She's not wrong - Bernie doesn't seem to want to build on any of the accomplishments of the last 8 years, and seems content on conceding the idea that Obamacare is a failure.
Uh, it is. Assuming you ignore the fact that it was a colossal political misstep (Democrats are now legislatively locked out of governing for a generation in large part due to the controversy of it, fueled by the fact that it was such a damn private sector-inspired Frankenstein monster that it couldn't be explained properly to the public), there is still the fact that it has left at least two out of three of the previously uninsured without insurance and that the cost of healthcare is higher than ever ("you're only being price-gouged at two times the rate of inflation instead of three times the rate of inflation - you're welcome!"). I would be absolutely fine with losing our ability to govern for 30 years
if we had actually fixed the problem. Instead, we put a bandage on a tumor because our party is filled with cowards who think a half-ass solution will only generate half as much outrage and misunderstanding.
It's disingenuous to criticize Sanders for wanting a Medicaid-for-all program that "leaves it up to the states" while defending Obamacare, when Obamacare itself
was designed to vest its biggest and most tangible changes with respect to lowering the rate of uninsured in the states as well. From working within the existing parameters of Medicaid and Medicare, to signing off on state-based healthcare exchanges, Obamacare's real-world, specific mechanics were very much state-based. Sure, some loose parameters are governed by federal requirements, but those were never designed to be the bulk of the benefit in terms of lowering the rate of uninsured.

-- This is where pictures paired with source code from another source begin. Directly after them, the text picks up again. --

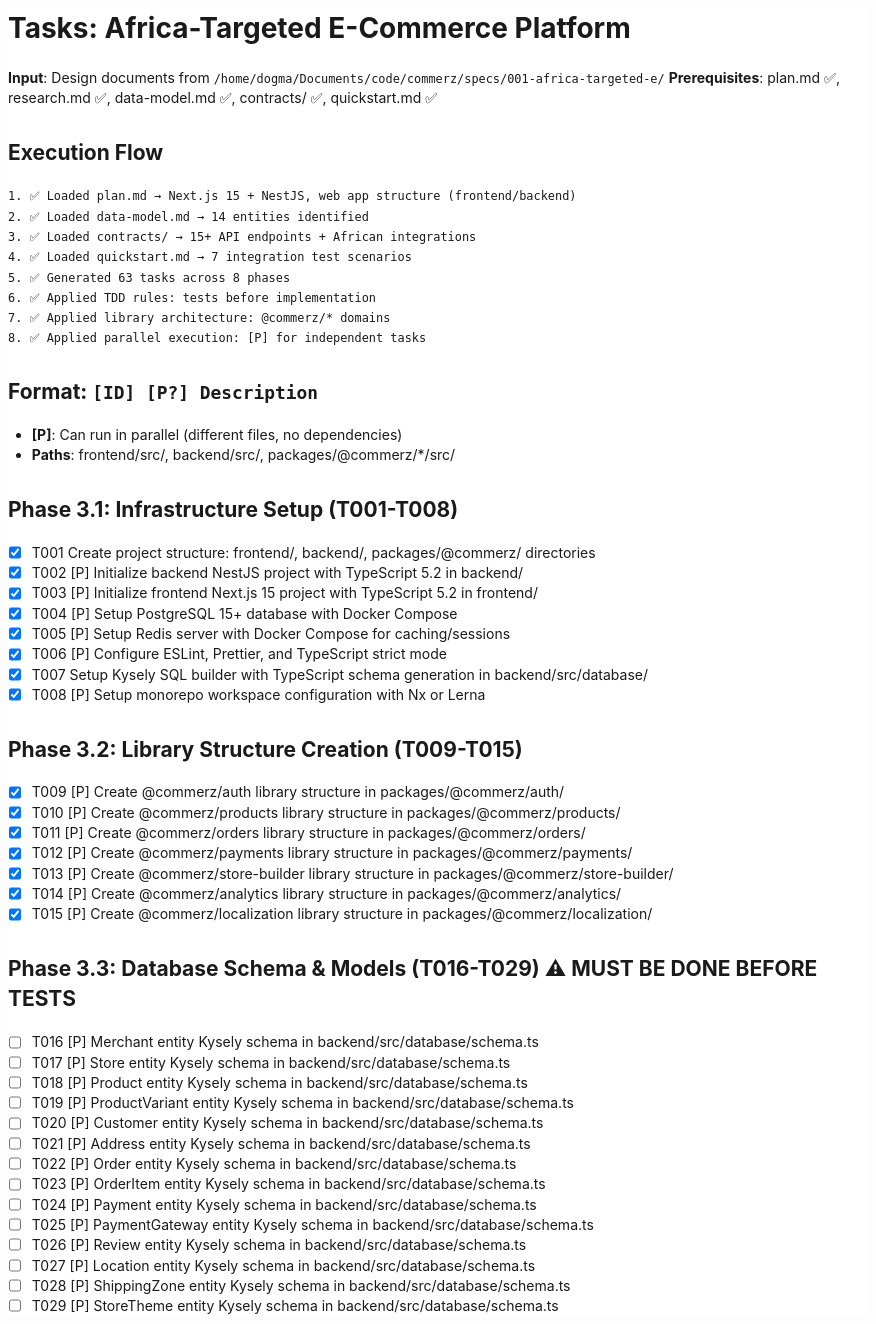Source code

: # Tasks: Africa-Targeted E-Commerce Platform

**Input**: Design documents from `/home/dogma/Documents/code/commerz/specs/001-africa-targeted-e/`
**Prerequisites**: plan.md ✅, research.md ✅, data-model.md ✅, contracts/ ✅, quickstart.md ✅

## Execution Flow

```
1. ✅ Loaded plan.md → Next.js 15 + NestJS, web app structure (frontend/backend)
2. ✅ Loaded data-model.md → 14 entities identified
3. ✅ Loaded contracts/ → 15+ API endpoints + African integrations
4. ✅ Loaded quickstart.md → 7 integration test scenarios
5. ✅ Generated 63 tasks across 8 phases
6. ✅ Applied TDD rules: tests before implementation
7. ✅ Applied library architecture: @commerz/* domains
8. ✅ Applied parallel execution: [P] for independent tasks
```

## Format: `[ID] [P?] Description`

- **[P]**: Can run in parallel (different files, no dependencies)
- **Paths**: frontend/src/, backend/src/, packages/@commerz/\*/src/

## Phase 3.1: Infrastructure Setup (T001-T008)

- [x] T001 Create project structure: frontend/, backend/, packages/@commerz/ directories
- [x] T002 [P] Initialize backend NestJS project with TypeScript 5.2 in backend/
- [x] T003 [P] Initialize frontend Next.js 15 project with TypeScript 5.2 in frontend/
- [x] T004 [P] Setup PostgreSQL 15+ database with Docker Compose
- [x] T005 [P] Setup Redis server with Docker Compose for caching/sessions
- [x] T006 [P] Configure ESLint, Prettier, and TypeScript strict mode
- [x] T007 Setup Kysely SQL builder with TypeScript schema generation in backend/src/database/
- [x] T008 [P] Setup monorepo workspace configuration with Nx or Lerna

## Phase 3.2: Library Structure Creation (T009-T015)

- [x] T009 [P] Create @commerz/auth library structure in packages/@commerz/auth/
- [x] T010 [P] Create @commerz/products library structure in packages/@commerz/products/
- [x] T011 [P] Create @commerz/orders library structure in packages/@commerz/orders/
- [x] T012 [P] Create @commerz/payments library structure in packages/@commerz/payments/
- [x] T013 [P] Create @commerz/store-builder library structure in packages/@commerz/store-builder/
- [x] T014 [P] Create @commerz/analytics library structure in packages/@commerz/analytics/
- [x] T015 [P] Create @commerz/localization library structure in packages/@commerz/localization/

## Phase 3.3: Database Schema & Models (T016-T029) ⚠️ MUST BE DONE BEFORE TESTS

- [ ] T016 [P] Merchant entity Kysely schema in backend/src/database/schema.ts
- [ ] T017 [P] Store entity Kysely schema in backend/src/database/schema.ts
- [ ] T018 [P] Product entity Kysely schema in backend/src/database/schema.ts
- [ ] T019 [P] ProductVariant entity Kysely schema in backend/src/database/schema.ts
- [ ] T020 [P] Customer entity Kysely schema in backend/src/database/schema.ts
- [ ] T021 [P] Address entity Kysely schema in backend/src/database/schema.ts
- [ ] T022 [P] Order entity Kysely schema in backend/src/database/schema.ts
- [ ] T023 [P] OrderItem entity Kysely schema in backend/src/database/schema.ts
- [ ] T024 [P] Payment entity Kysely schema in backend/src/database/schema.ts
- [ ] T025 [P] PaymentGateway entity Kysely schema in backend/src/database/schema.ts
- [ ] T026 [P] Review entity Kysely schema in backend/src/database/schema.ts
- [ ] T027 [P] Location entity Kysely schema in backend/src/database/schema.ts
- [ ] T028 [P] ShippingZone entity Kysely schema in backend/src/database/schema.ts
- [ ] T029 [P] StoreTheme entity Kysely schema in backend/src/database/schema.ts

It's also worth noting that we'll never
really know how much of an impact Obamacare had on lowering the rate of uninsured, because a) it was passed and implemented during a time in which many millions of people lost their jobs, and b) the rate of uninsured from 2010-2014 almost certainly increased solely because employers were scared and unsure of providing additional insurance options with such a large and misunderstood piece of legislation coming down the pipeline.
There are also studies that suggest roughly half of those uninsured in 2009 but who are insured today obtained insurance through employer-sponsored healthcare plans. This means that in net terms, the bill likely added
just a few million people to the rolls who didn't have health insurance prior and who had also been chronically without health insurance. The numbers that claim "15 to 20 million people" are very misleading when you break down
how each group obtained insurance, whether or not they had insurance at some point in the recent past, and so forth.
Flawed as all get-out, doesn't address the bulk of the long-term cost problems, pushes even more public and private money into private insurance companies' pockets, merely shifts around where the actual costs regarding healthcare are paid by consumers, left potentially tens of millions of people without insurance because of its shoddy design and insistence upon state boundaries, and if this were 25 years ago, the bulk of Democrats in this thread defending this garbage as the harbinger of real progress would have been attacking this private-sector, pro-GOP idea exactly for what it is.